The problem: For this item, repeat the material exactly while omitting its pictures.

Records supplied:

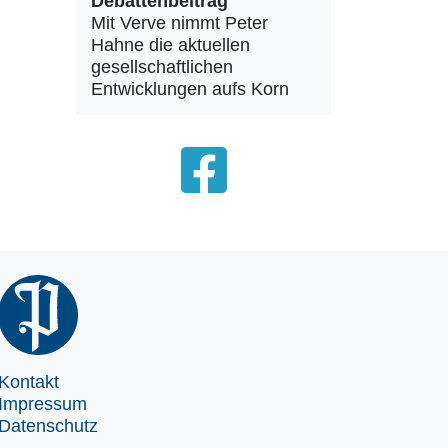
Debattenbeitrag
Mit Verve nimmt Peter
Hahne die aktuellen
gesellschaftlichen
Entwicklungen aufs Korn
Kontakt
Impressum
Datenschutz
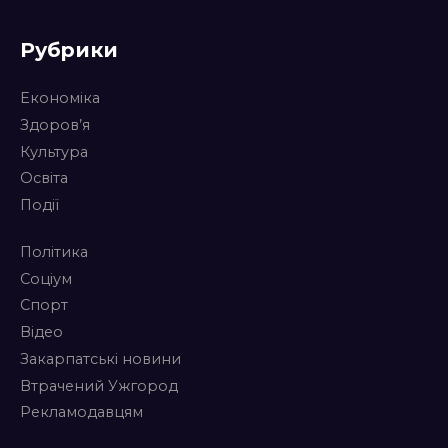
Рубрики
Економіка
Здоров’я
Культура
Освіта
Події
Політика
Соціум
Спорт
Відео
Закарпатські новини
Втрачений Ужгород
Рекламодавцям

Response for this exercise:
Debattenbeitrag
Mit Verve nimmt Peter
Hahne die aktuellen
gesellschaftlichen
Entwicklungen aufs Korn
Kontakt
Impressum
Datenschutz
Рубрики
Економіка
Здоров’я
Культура
Освіта
Події
Політика
Соціум
Спорт
Відео
Закарпатські новини
Втрачений Ужгород
Рекламодавцям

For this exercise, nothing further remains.